Dès lors contrairement à ce qui est soutenu, il ne peut être considéré qu'à la date du 15 janvier 2020 où le conseil de la SARL EL BAJHA a fait part de l'accord de ses clients sur les termes du courrier précité et attendre le projet de bail, il y a eu une rencontre concordante de volontés des parties sur les éléments essentiels du contrat puisque les informations communiquées sur la chose et sur le prix n'ont été fournies qu'à titre prévisionnel.

Force est de constater qu'il n'y a aucun accord sur un prix ferme ni sur l'aménagement des locaux , GRDF n'ayant pas répondu à la demande de branchement indispensable pour un local destiné à la restauration et le maître d''uvre ayant pas encore établi l'état descriptif de chaque local commercial permettant de connaître les prestations qui seraient fournies.

Enfin il est fait observer à bon droit que la durée du bail n'est ni connue ni précisée alors que cette durée est un élément essentiel de l'accord des parties , la seule référence à un bail de nature commerciale ne permettant pas d'en déduire la durée effective .

Ces imprécisions et incertitudes excluent que les échanges de courriers intervenus entre les parties constituent une promesse valant bail au sens de l'article 1709 du Code civil.

Par ces motifs se substituant à ceux du premier juge, il y a lieu de confirmer le jugement du tribunal judiciaire de [Localité 1] en date du 8 septembre 2022 et de rejeter la demande de dommages et intérêts formée par la SARL EL BAJHA pour la perte de chance subie du fait de son impossibilité de se réinstaller puisque aucune promesse de bail n'a été conclue et que partant ,il ne peut être reproché à [Localité 1] METROPOLE HABITAT aucun retard ni inexécution contractuelle .

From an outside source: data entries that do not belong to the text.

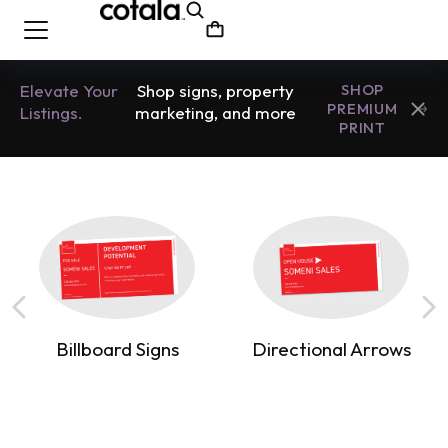
Elevate Your
Shop signs, property
SHOP
PREMIUM
Listings.
marketing, and more
PRINT
Billboard Signs
Directional Arrows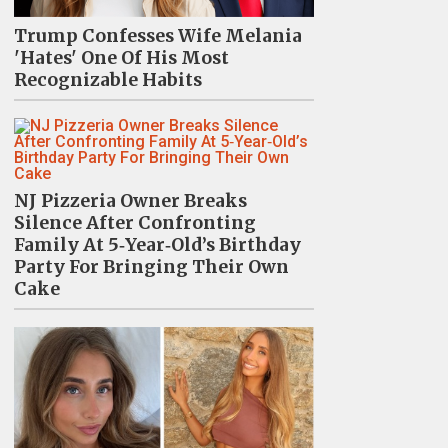
Trump Confesses Wife Melania
'Hates' One Of His Most
Recognizable Habits
NJ Pizzeria Owner Breaks
Silence After Confronting
Family At 5‑Year‑Old’s Birthday
Party For Bringing Their Own
Cake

Sur la rupture abusive de pourparlers :

Selon l'article 1112 du Code civil, l'initiative, le déroulement et la rupture des négociations près contractuelles sont libres. Ils doivent impérativement satisfaire aux exigences de bonne foi.

En cas de faute commise dans les négociations, la réparation du préjudice qui en résulte ne peut avoir pour objet de compenser ni la perte des avantages attendus du contrat non conclu ni la perte de chance d'obtenir ces avantages.

En principe les parties sont libres de rompre les pourparlers sauf à engager leur responsabilité délictuelle en cas d'abus.

Il y a abus lorsqu'une partie, sans dépasser les limites objectives de son droit, se sert de celui ci pour nuire à autrui.

Encore faut-il que la rupture émane du partenaire commercial avec lequel les pourparlers ont été engagés.

Tel n'est pas le cas en l'espèce puisque c'est la Mairie de [Localité 1] et non pas l'Office public de la métropole qui a mis un terme définitif aux négociations.

En effet par courrier du 22 octobre 2020, la Mairie de [Localité 1] a informé la SARL EL BAJHA que dans le cadre du volet commercial de la ZAC, le Comité des Enseignes avait décidé de limiter le développement de la restauration rapide sur l'ensemble du linéaire commercial la considérant comme n'étant pas adaptée aux objectifs en termes d'attractivité commerciale de la place et qu'en conséquence le local n°3 accueillerait des activités de services et non pas de restauration.

L'intimé explique sans être sérieusement contredit sur ce point que le Comité d'enseignes est composé d'élus du quartier et de représentants des commerces , que cette décision lui a été « imposée » et qu'elle ne possède aucune maîtrise sur ce type de décision.

La rupture des négociations incombant au final à un tiers qui n'est pas dans la cause, il y a lieu de rejeter la demande de la SARL EL BAJHA tendant à voir engager la responsabilité de l'office public [Localité 1] METROPOLE HABITAT .

Sur les autres demandes :

En considération de l'équité, il n'apparaît pas inéquitable de laisser à la charge des parties les frais irrépétibles qu'elles ont exposés pour assurer leur représentation en justice.

Eu égard à la nature de l'affaire, il y a lieu de partager par moitié les entiers dépens de l'instance .

PAR CES MOTIFS

La cour statuant après en avoir délibéré,

Confirme le jugement du tribunal judiciaire de Toulouse en date du 8 septembre 2022 en toutes ses dispositions sauf en ce qui concerne la charge des dépens,

Statuant à nouveau de ce chef et y ajoutant,

Dit n'y avoir lieu à application de l'article 700 du code de procédure civile au profit de l'une ou l'autre des parties,

Partage par moitié les entiers dépens de l'instance.